| WHAT YOU ARE ASKED TO DO |
Repeat all of the records exactly, leaving out the pictures.

☆ ☆ ☆ ☆ ☆

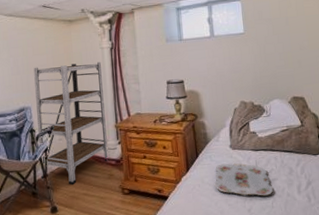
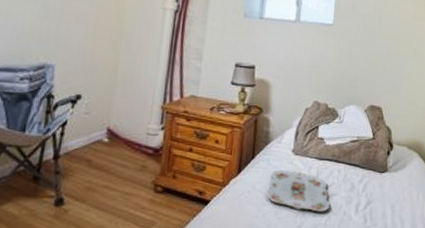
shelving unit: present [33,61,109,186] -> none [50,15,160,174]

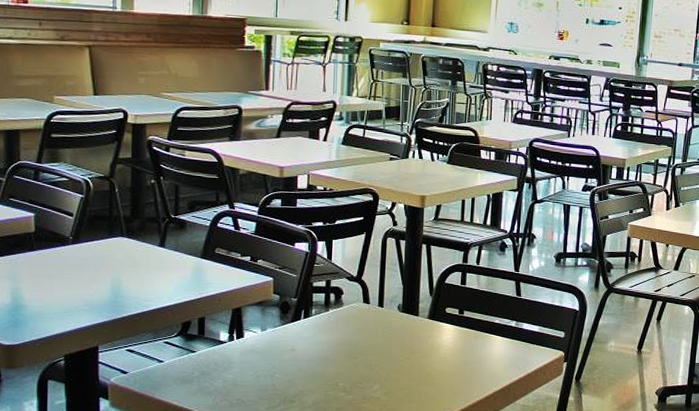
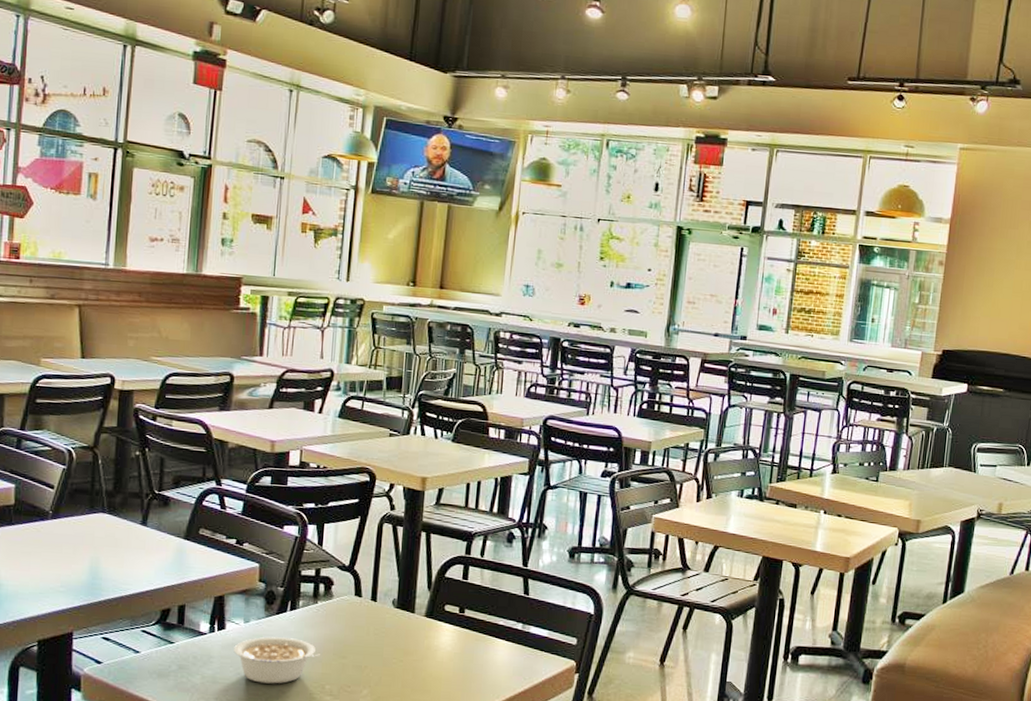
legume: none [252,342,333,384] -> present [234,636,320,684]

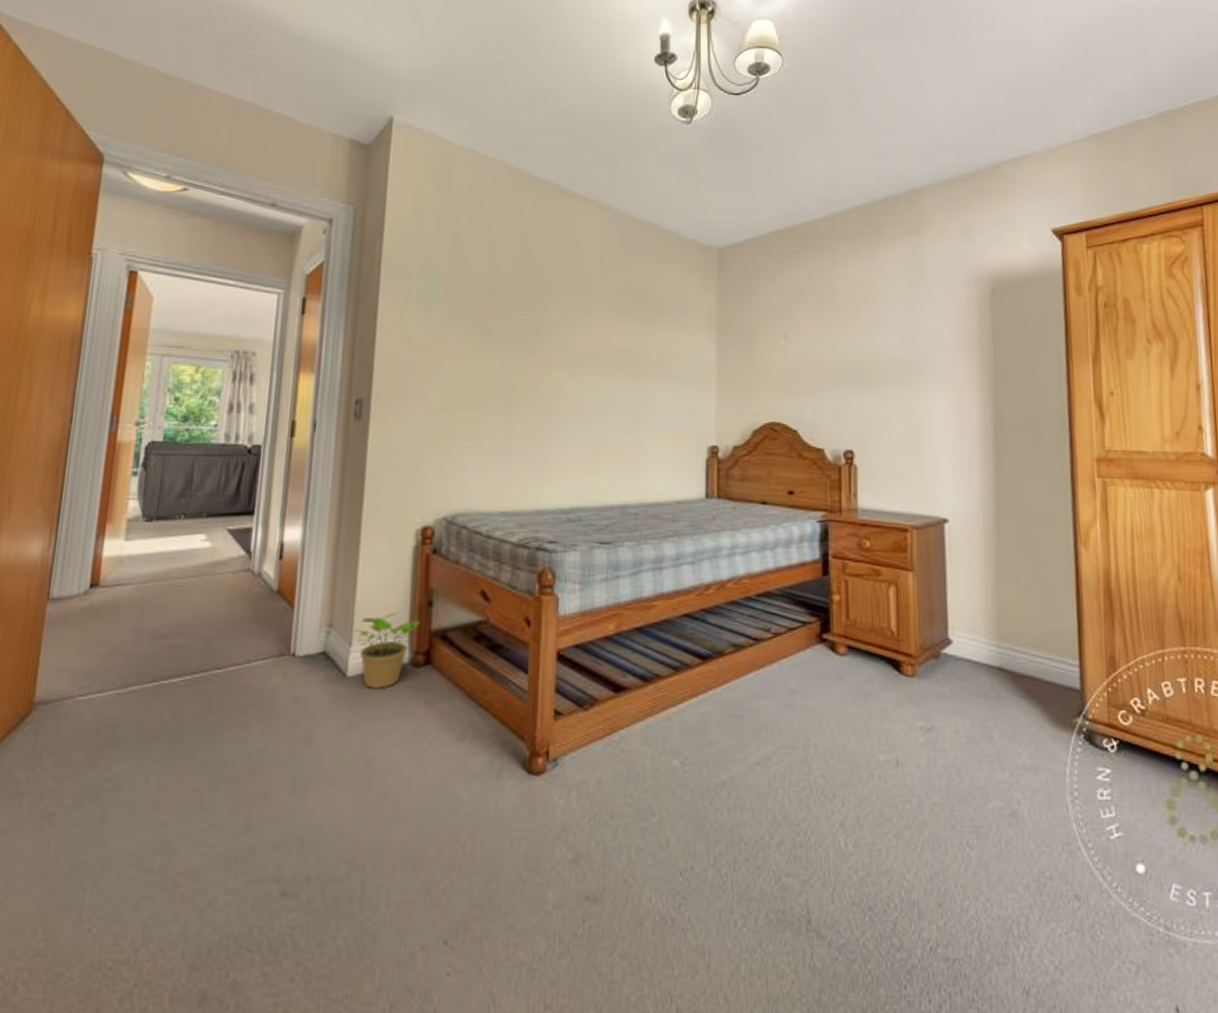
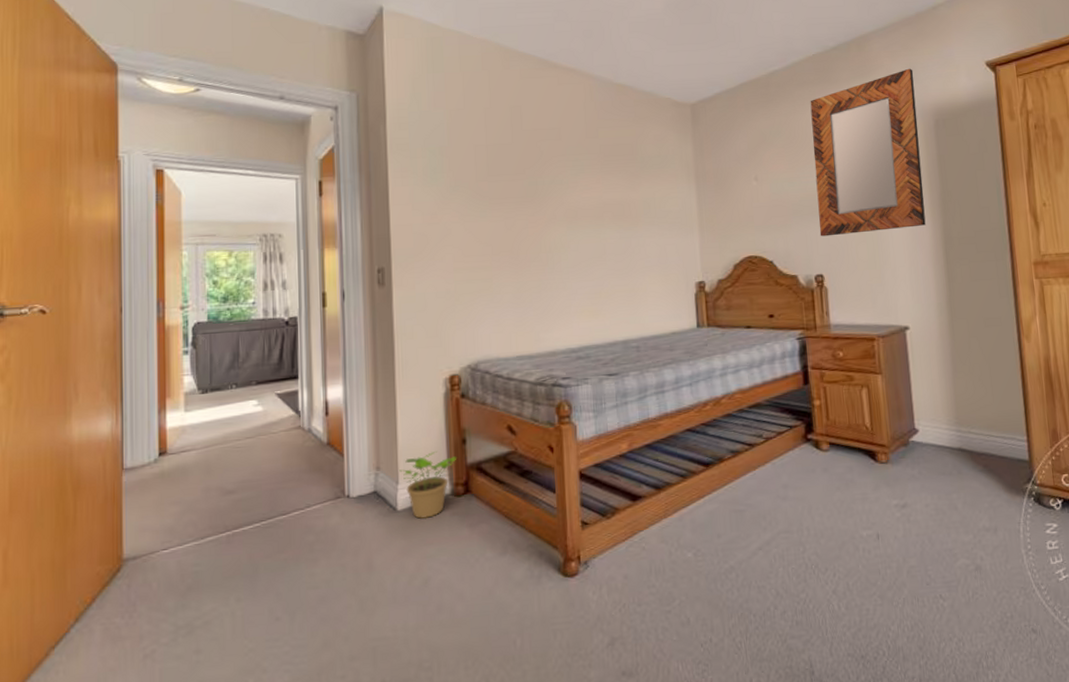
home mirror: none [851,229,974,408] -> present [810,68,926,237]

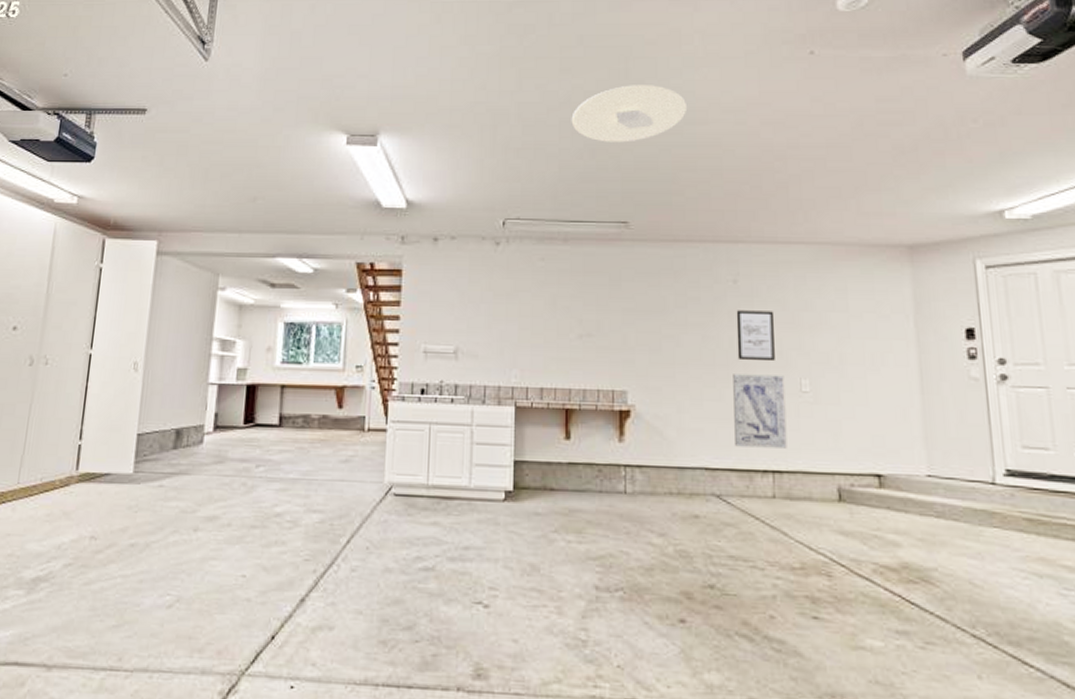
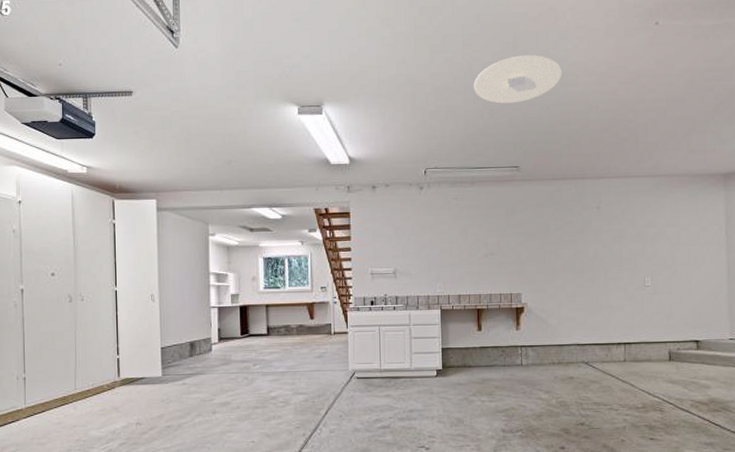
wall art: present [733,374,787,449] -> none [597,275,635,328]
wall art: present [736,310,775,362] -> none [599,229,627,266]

☆ ☆ ☆ ☆ ☆

| WRITTEN ANSWER |
shelving unit: present [33,61,109,186] -> none [50,15,160,174]

legume: none [252,342,333,384] -> present [234,636,320,684]

home mirror: none [851,229,974,408] -> present [810,68,926,237]

wall art: present [733,374,787,449] -> none [597,275,635,328]
wall art: present [736,310,775,362] -> none [599,229,627,266]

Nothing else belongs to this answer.